§ Material provided:
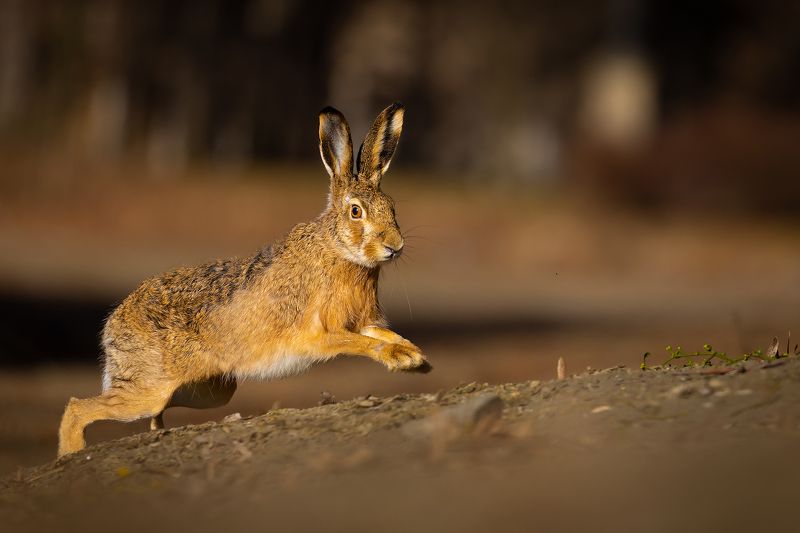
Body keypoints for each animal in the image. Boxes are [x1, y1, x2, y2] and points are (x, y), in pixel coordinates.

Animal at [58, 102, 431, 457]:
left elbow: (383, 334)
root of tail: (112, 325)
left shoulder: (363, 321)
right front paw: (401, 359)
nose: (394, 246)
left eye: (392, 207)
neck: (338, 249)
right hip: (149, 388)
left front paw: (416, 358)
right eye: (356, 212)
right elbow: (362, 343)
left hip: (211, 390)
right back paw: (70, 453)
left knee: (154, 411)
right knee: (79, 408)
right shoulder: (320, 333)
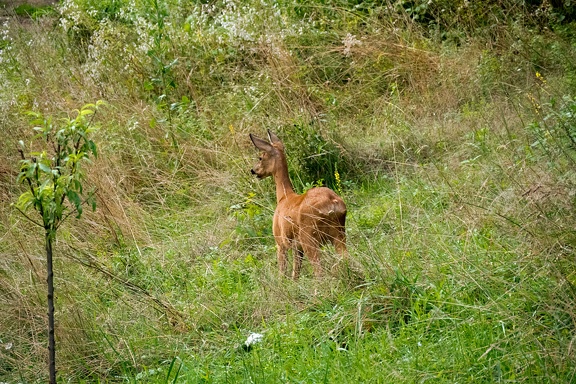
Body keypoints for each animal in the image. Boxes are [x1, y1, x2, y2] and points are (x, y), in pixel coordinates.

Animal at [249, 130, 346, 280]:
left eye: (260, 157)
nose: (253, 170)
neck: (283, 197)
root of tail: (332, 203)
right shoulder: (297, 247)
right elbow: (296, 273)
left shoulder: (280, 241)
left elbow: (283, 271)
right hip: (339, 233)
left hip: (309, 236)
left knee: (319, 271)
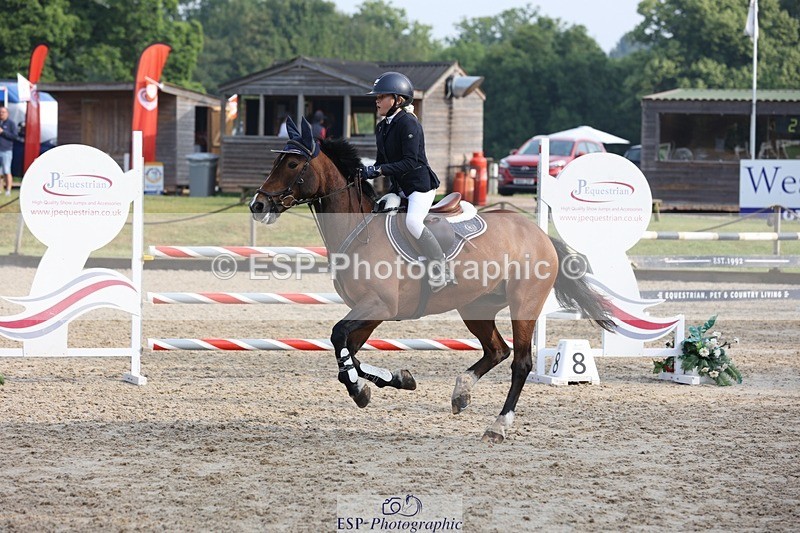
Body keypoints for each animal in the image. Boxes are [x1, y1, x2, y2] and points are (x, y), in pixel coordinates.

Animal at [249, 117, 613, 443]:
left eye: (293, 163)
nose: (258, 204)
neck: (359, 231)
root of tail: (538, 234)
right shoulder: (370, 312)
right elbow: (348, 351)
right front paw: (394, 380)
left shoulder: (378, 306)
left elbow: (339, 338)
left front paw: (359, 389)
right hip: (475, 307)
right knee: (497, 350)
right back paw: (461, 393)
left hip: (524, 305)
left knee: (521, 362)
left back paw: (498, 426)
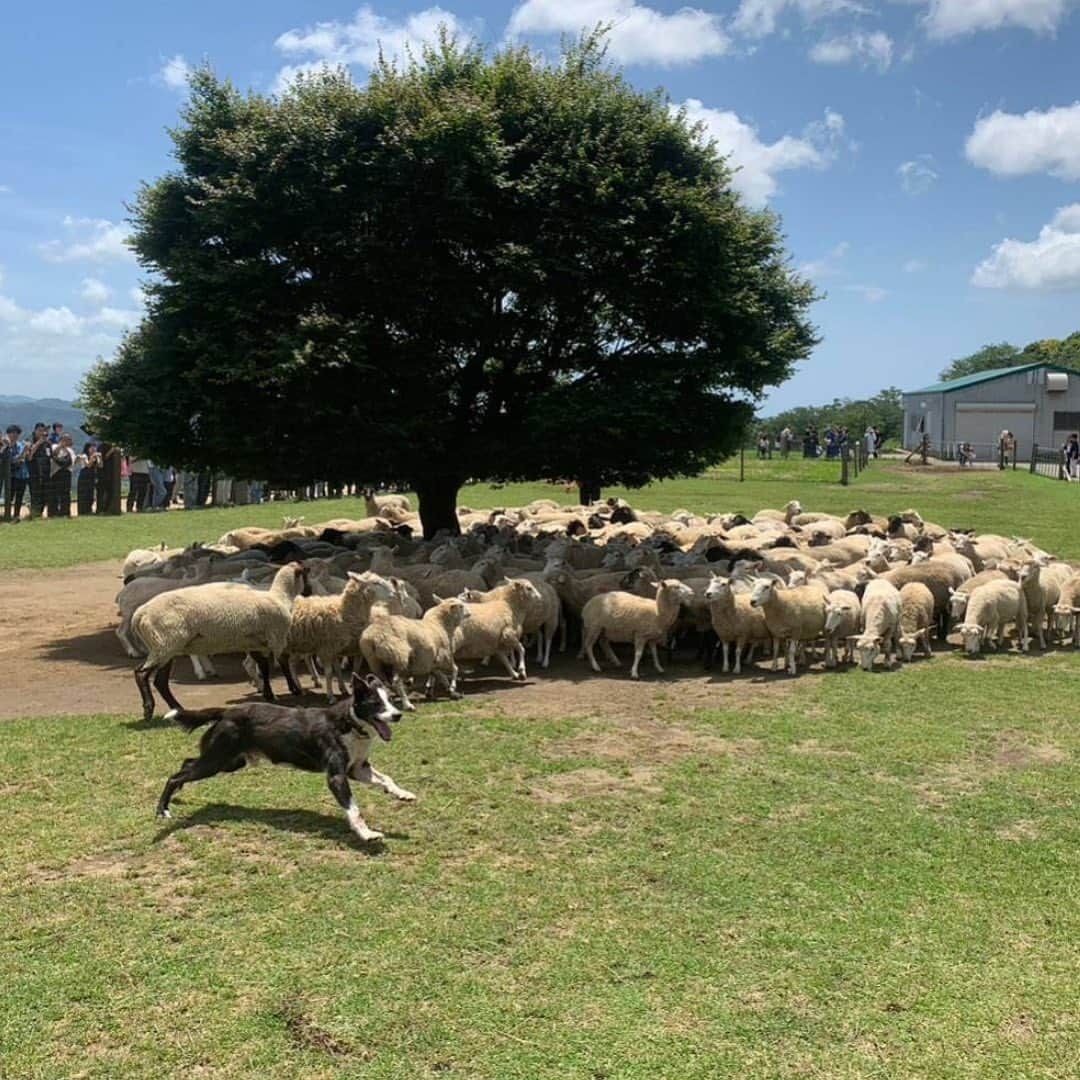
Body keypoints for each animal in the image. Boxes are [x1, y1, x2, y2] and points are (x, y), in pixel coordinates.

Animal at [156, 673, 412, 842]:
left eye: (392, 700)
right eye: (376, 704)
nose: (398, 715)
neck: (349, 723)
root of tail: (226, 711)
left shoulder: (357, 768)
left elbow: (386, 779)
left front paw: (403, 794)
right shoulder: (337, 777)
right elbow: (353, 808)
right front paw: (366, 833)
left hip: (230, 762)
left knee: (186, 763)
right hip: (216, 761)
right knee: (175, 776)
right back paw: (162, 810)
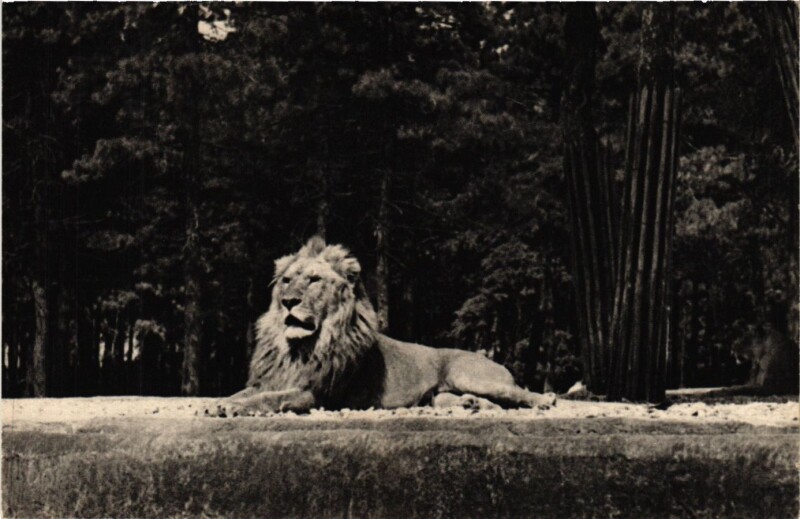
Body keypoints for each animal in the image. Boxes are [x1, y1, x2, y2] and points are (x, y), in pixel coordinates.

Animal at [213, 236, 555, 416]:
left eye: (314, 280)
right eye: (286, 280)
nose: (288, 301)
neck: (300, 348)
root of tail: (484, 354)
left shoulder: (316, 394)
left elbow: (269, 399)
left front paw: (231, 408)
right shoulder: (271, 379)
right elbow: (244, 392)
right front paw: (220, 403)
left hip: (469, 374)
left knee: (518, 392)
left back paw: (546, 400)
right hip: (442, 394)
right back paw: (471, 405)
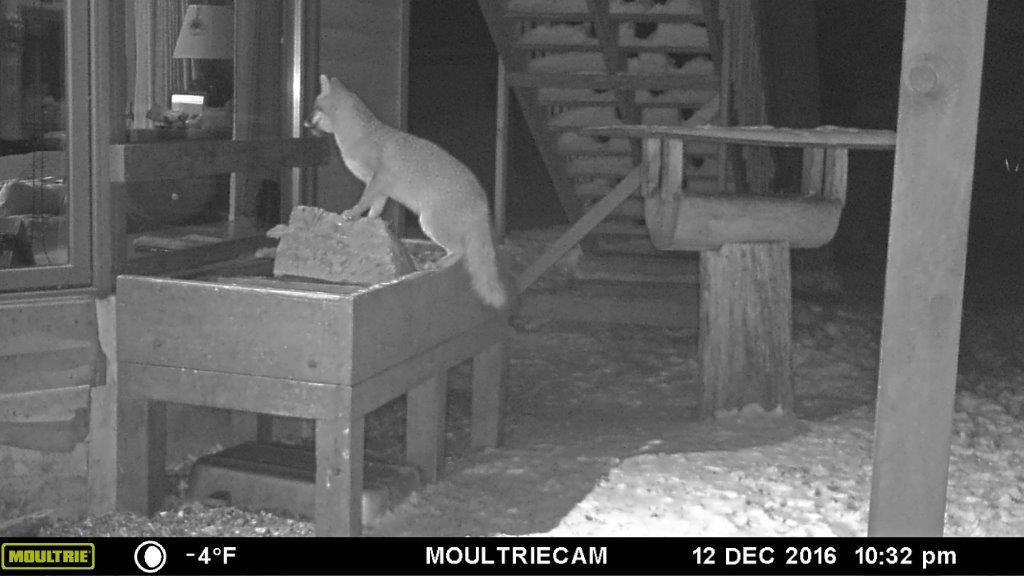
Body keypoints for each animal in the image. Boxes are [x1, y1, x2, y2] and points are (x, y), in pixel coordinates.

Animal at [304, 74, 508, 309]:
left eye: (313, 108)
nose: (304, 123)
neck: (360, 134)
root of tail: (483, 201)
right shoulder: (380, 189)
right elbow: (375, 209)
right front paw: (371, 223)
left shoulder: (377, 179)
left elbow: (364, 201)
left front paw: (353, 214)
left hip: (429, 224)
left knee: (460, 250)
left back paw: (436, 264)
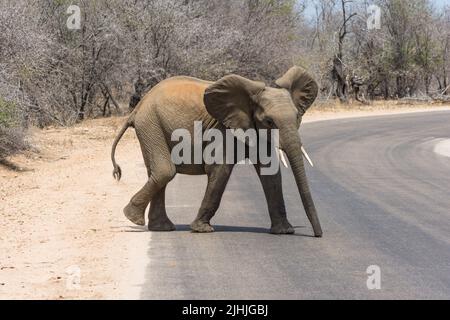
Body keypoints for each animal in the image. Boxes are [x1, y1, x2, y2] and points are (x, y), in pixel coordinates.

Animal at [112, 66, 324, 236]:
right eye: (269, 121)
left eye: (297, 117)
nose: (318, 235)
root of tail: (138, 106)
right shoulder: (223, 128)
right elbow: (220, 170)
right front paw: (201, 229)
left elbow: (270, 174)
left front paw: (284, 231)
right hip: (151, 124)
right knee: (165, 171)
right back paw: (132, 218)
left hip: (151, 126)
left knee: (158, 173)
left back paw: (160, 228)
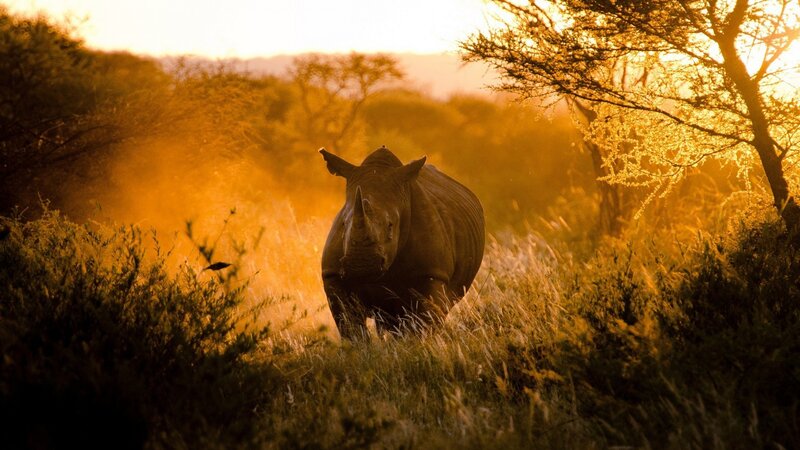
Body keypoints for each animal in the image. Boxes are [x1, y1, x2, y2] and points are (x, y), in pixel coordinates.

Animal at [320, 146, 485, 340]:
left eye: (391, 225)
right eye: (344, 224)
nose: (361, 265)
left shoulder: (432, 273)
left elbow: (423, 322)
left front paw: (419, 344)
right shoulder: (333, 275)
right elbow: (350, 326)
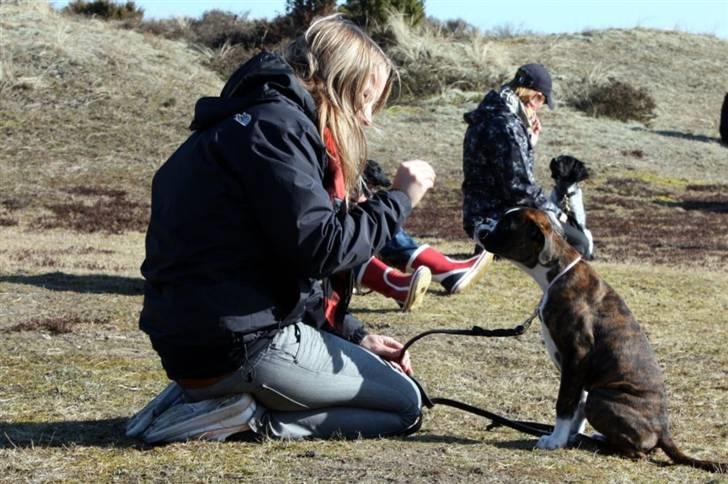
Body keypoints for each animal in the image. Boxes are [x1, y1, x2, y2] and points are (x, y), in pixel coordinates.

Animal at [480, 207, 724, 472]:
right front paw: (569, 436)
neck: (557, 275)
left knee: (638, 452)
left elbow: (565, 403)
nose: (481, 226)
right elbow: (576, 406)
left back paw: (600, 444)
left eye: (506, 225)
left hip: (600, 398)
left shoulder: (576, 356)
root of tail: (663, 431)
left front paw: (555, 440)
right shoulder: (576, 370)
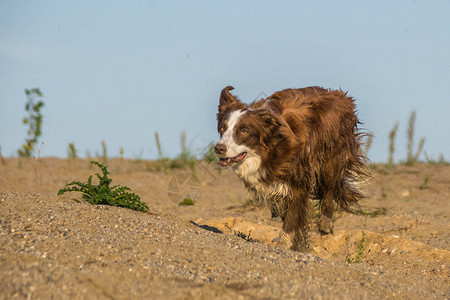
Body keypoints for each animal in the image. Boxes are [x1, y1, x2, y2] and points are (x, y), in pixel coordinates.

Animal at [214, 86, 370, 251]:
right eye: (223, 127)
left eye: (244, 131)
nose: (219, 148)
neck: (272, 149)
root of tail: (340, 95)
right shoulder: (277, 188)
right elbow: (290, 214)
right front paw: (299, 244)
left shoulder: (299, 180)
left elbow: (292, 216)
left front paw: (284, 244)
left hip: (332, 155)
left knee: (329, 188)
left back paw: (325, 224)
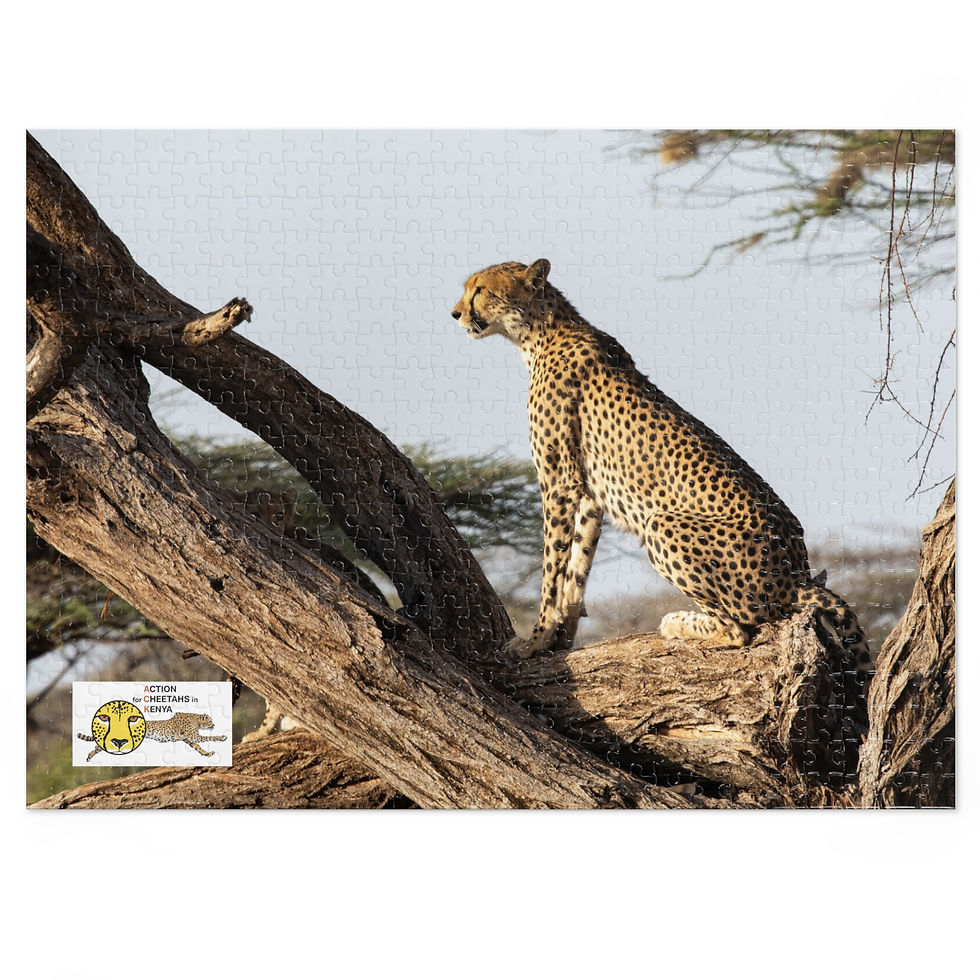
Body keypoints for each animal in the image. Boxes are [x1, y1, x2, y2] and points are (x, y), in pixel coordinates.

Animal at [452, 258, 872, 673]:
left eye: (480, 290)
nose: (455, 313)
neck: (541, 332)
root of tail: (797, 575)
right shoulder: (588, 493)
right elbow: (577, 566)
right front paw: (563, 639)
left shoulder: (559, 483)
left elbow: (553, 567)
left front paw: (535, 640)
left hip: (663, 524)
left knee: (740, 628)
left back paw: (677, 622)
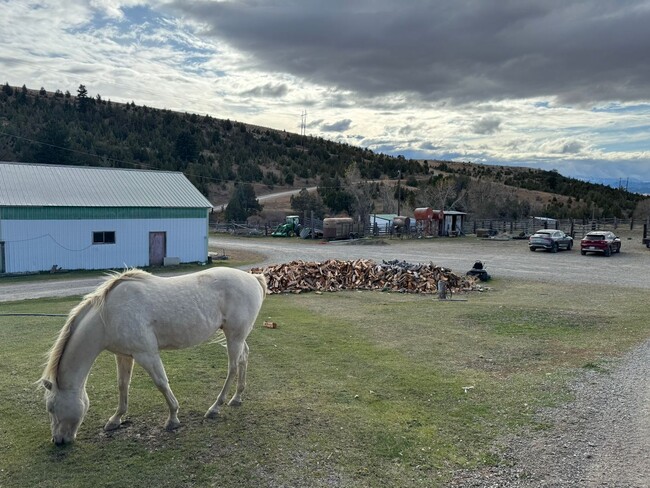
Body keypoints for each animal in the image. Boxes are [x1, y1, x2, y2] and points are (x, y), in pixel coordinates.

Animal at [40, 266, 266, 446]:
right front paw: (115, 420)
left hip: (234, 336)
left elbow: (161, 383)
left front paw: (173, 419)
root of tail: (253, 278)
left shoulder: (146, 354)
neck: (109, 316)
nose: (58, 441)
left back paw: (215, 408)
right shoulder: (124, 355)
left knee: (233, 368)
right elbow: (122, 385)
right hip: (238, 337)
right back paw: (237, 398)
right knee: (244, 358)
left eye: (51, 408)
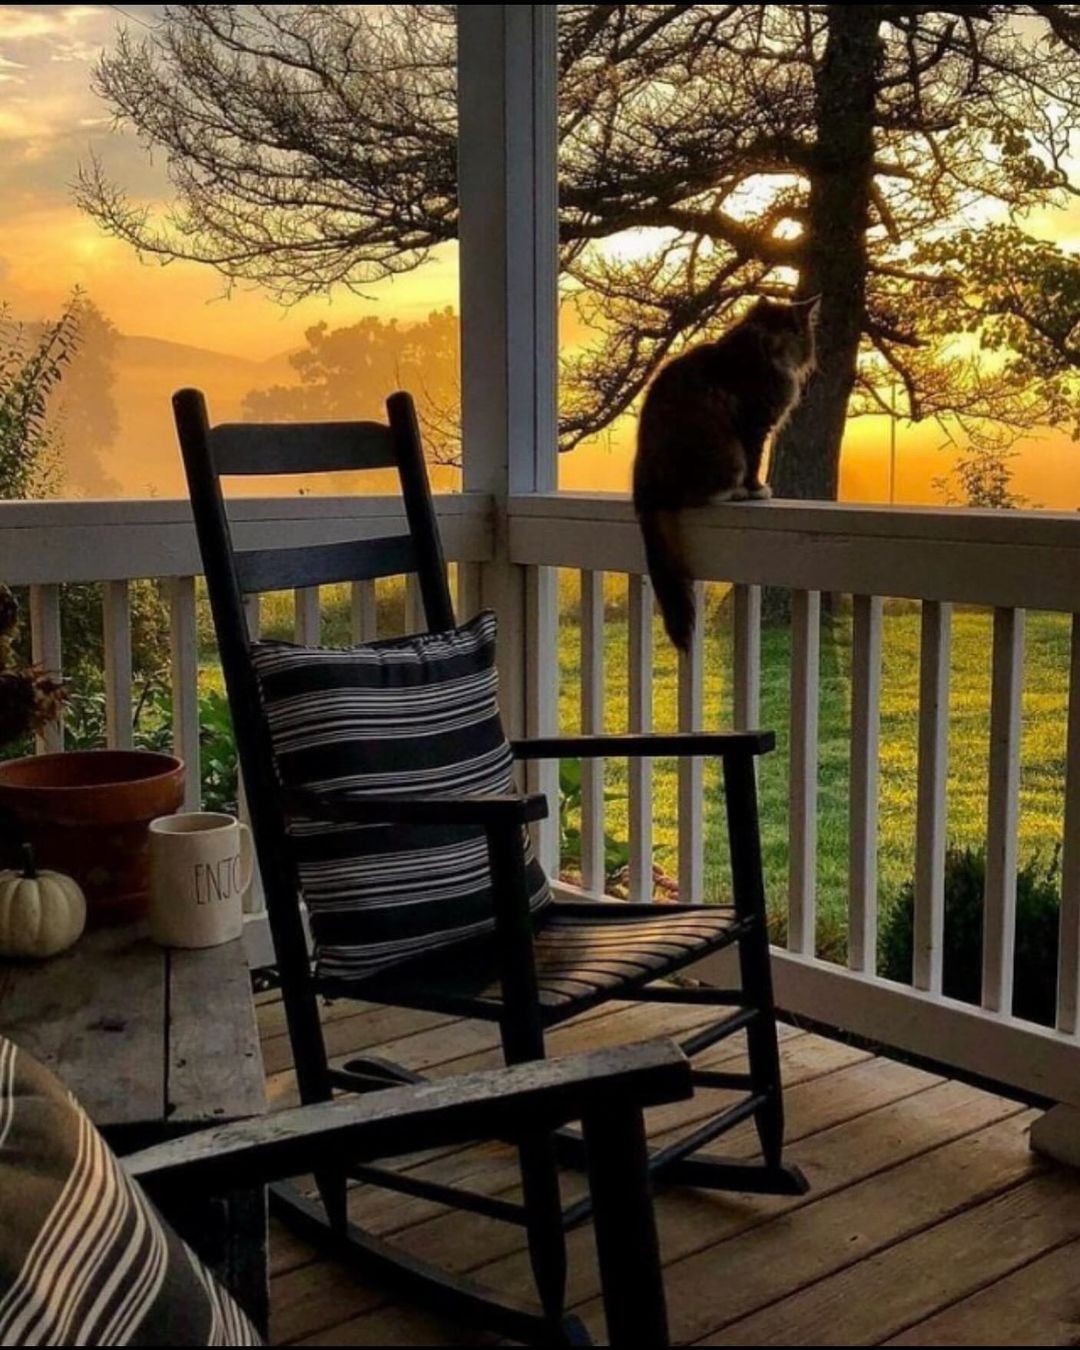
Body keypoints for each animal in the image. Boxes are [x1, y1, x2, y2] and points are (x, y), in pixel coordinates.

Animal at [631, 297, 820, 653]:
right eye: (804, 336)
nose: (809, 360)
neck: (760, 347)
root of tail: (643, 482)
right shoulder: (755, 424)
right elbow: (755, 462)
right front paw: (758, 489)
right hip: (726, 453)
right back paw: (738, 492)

§ Your assignment:
Look above for the line with "left eye: (260, 157)"; retype exactly that line, every line after it up to the line with "left knee: (319, 271)", and that line too, nothing else.

§ Answer to this exercise:
left eye: (260, 157)
nose: (253, 170)
neck: (283, 197)
root of tail: (332, 203)
right shoulder: (297, 247)
right elbow: (296, 273)
left shoulder: (280, 241)
left elbow: (283, 271)
right hip: (339, 233)
left hip: (309, 236)
left knee: (319, 271)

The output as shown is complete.